The bike purred underneath me and the wind wrapped around my body as I raced down the street. The speed gave me the illusion that I was actually escaping for a change. I preferred it to walking, not just because it was a hot piece of metal, but because the neighborhood wasn’t a great one and I was a girl that was said to get attention. Not that I had any trouble. The last man that ran his hand up my thigh when I’d politely asked him to back off was still trying to figure out which way was up. Still, my ride was a reward, and after a night of kills I wasn’t in the mood to play nice.

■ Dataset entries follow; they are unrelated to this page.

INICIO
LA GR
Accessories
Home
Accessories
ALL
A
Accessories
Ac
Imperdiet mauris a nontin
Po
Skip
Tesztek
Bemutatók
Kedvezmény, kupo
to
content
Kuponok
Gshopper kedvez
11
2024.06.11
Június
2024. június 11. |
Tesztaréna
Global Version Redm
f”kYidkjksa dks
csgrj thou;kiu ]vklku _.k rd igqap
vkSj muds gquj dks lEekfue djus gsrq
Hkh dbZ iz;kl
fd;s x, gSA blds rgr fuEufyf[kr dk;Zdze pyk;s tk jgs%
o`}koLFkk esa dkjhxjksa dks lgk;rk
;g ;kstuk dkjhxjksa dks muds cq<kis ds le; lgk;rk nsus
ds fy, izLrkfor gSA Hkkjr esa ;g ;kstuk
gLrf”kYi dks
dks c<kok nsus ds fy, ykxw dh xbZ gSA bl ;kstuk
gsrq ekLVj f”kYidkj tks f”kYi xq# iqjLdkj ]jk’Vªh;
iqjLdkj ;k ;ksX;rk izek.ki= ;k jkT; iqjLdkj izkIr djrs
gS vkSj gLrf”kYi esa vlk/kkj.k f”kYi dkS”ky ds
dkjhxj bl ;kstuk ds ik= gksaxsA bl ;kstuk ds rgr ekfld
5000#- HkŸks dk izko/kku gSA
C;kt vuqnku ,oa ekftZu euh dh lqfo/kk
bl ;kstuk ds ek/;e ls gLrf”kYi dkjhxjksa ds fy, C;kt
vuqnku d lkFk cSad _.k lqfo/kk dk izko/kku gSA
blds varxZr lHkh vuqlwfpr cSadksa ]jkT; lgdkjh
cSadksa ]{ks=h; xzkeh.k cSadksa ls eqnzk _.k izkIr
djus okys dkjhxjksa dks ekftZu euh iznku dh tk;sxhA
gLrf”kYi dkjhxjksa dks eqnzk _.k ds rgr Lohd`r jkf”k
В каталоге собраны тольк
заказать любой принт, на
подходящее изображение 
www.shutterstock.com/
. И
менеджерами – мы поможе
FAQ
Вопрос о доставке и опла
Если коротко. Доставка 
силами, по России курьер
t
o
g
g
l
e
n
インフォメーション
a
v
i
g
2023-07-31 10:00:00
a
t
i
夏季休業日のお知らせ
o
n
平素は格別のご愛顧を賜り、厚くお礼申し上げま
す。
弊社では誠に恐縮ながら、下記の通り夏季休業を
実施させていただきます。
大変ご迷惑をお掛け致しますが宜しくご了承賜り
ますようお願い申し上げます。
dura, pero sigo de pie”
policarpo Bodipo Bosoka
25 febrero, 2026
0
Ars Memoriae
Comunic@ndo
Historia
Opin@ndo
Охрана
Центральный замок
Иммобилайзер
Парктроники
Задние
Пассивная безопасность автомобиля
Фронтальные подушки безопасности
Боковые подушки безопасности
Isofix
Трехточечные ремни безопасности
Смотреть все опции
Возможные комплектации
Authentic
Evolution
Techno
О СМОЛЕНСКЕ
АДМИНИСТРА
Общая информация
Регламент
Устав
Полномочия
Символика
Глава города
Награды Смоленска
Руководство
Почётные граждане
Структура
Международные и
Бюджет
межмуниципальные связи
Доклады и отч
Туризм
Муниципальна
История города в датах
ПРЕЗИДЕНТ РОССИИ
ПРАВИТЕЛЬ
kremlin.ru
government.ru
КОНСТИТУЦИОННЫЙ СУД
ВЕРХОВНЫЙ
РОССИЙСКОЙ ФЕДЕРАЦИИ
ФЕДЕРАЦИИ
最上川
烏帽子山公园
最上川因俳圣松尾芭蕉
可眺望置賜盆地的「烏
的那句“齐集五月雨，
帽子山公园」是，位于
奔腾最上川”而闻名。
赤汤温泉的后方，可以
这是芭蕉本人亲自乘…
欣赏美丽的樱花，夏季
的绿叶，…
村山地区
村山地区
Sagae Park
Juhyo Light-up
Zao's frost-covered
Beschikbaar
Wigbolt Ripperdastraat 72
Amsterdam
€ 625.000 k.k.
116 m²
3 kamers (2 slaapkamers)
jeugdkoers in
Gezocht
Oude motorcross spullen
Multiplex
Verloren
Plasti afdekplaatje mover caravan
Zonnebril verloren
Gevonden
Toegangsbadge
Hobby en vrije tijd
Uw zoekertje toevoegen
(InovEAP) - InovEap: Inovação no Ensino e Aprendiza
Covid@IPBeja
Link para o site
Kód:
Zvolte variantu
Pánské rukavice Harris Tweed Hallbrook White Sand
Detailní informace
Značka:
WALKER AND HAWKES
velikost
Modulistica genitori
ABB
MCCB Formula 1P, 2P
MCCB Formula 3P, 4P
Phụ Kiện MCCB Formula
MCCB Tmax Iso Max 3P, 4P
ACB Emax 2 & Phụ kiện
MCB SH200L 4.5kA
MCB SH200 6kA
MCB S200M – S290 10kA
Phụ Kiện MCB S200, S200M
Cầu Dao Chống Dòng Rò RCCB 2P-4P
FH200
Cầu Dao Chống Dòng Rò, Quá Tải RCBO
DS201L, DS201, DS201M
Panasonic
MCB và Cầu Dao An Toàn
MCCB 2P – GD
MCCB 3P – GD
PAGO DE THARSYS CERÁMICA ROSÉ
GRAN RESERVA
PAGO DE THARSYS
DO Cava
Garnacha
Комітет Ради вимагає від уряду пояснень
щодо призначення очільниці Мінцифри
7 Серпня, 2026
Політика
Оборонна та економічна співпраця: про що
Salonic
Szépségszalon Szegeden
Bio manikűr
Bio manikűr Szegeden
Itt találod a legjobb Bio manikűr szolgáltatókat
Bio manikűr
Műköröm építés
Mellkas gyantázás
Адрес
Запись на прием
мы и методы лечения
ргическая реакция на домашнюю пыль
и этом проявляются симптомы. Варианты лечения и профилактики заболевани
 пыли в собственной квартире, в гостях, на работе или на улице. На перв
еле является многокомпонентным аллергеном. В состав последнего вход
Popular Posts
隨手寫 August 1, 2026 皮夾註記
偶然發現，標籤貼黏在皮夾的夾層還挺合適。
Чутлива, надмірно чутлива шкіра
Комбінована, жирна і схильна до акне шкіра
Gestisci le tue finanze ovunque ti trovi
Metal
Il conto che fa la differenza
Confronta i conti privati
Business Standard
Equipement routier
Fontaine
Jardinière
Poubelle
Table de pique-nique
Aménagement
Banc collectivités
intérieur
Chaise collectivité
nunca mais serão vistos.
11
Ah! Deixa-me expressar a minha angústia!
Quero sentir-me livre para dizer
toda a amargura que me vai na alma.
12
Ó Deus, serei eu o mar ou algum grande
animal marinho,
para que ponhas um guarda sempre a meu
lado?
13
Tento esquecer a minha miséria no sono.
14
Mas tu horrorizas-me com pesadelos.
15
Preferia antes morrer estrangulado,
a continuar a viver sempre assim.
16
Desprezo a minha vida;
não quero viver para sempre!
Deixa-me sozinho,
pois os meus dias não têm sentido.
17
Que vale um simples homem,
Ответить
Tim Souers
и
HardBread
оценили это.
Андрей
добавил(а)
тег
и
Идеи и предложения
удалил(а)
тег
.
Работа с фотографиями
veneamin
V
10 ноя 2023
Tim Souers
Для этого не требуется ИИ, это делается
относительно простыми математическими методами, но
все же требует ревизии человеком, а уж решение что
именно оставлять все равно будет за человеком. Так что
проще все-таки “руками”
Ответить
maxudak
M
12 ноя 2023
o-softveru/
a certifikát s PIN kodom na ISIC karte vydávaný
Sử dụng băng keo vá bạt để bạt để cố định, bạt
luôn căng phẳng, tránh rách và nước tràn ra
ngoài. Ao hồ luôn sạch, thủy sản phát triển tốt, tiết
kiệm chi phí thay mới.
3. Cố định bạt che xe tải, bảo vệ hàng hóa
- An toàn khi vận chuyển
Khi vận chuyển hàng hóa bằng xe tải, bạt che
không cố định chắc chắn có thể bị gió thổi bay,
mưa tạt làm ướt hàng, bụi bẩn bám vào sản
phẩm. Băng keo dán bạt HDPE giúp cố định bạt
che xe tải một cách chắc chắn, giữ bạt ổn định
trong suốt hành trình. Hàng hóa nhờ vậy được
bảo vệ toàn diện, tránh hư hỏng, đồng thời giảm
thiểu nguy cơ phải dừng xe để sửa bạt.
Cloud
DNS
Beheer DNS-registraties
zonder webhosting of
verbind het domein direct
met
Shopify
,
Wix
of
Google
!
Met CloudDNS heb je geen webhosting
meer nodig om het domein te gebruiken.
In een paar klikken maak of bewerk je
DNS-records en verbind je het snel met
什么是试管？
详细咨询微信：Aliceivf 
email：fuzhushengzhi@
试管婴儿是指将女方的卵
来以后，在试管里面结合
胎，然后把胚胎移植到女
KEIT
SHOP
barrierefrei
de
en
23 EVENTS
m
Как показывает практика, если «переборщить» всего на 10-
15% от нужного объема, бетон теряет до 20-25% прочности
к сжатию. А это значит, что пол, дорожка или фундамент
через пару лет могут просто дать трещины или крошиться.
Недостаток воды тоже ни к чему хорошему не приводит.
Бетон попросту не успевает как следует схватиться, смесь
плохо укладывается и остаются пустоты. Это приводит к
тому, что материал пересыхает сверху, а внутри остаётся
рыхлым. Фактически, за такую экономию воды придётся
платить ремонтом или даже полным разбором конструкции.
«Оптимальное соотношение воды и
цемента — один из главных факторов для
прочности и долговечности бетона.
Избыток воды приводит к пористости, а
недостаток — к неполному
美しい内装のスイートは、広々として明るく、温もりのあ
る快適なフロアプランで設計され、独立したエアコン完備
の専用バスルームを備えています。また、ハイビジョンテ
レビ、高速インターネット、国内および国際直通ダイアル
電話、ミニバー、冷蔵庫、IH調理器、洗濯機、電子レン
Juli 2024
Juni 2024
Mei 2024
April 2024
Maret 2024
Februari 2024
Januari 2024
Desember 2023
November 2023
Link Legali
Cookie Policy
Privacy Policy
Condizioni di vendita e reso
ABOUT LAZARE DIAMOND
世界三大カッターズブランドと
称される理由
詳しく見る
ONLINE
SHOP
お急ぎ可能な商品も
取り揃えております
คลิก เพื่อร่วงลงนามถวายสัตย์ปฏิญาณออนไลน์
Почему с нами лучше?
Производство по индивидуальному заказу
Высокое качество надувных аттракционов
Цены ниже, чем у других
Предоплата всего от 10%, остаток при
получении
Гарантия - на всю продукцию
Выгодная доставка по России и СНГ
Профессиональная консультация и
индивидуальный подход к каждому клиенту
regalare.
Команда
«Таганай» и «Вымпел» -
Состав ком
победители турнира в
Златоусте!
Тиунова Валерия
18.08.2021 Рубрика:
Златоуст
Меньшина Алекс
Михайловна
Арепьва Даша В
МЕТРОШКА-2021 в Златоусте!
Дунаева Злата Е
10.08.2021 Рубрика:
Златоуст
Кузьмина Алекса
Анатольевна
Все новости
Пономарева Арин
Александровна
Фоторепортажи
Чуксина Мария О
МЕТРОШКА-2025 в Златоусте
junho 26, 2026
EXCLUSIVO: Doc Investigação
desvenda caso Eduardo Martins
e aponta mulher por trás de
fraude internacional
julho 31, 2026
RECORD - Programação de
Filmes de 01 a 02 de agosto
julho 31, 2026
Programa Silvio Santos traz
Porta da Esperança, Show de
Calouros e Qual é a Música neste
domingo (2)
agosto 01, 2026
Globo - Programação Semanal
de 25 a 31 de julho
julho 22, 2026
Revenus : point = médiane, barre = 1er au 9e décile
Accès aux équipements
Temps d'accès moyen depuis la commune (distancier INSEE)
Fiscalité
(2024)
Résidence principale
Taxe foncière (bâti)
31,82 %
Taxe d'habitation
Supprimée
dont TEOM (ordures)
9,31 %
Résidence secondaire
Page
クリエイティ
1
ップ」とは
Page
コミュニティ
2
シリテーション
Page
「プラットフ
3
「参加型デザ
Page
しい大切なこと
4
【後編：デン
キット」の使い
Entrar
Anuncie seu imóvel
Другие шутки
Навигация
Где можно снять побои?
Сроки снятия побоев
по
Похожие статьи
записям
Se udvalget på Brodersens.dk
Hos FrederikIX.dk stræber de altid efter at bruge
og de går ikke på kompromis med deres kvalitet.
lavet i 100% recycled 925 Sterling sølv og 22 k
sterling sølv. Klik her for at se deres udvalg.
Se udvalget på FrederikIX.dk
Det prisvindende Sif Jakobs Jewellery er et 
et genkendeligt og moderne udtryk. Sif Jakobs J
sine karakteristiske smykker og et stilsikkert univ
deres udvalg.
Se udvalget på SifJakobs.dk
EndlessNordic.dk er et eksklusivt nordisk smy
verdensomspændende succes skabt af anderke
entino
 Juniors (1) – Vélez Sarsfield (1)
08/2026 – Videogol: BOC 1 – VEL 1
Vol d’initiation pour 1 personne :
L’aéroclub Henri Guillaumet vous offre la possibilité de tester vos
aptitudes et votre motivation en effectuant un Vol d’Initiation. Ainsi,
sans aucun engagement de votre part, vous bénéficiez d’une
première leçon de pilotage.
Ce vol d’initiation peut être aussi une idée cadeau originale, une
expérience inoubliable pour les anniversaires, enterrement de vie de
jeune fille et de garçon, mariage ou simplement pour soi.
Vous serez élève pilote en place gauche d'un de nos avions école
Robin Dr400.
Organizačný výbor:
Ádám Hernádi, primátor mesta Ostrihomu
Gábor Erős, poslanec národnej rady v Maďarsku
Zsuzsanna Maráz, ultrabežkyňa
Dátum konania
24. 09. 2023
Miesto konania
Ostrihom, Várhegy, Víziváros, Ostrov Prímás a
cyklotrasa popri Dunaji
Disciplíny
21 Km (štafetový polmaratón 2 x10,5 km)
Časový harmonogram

I turned into my street. It was another couple of blocks to my apartment building, and shadows lurked in between trash cans and narrow alleys. I twisted the throttle and ate up the distance. It wasn’t that I didn’t like the place. It was just that the threatening shadows reminded me of what could hide in them. Once you opened yourself up to the creepy crawlies of the night, you never really escaped them again. I wanted to be off duty at some point. I didn’t like killing after hours and Ruben wasn’t going to pay me overtime.
A sharp scent flowed in through the air vents in my helmet and pulled my head to the right. I slowed down the bike, stopped, and backed up with my toes on the tarmac until I almost felt the smell inside of me. I fought the urge, but it drew me. Being a half-breed meant blood could call out to me, and I wasn’t as immune to it as I liked. It was a weakness in the field I didn’t like to acknowledge.
I knew the smell of vampire, and it was my downfall that I couldn’t ignore the call if it was on the right frequency. This one had something else to it too, though. Something I couldn’t quite place. The draw was stronger than usual.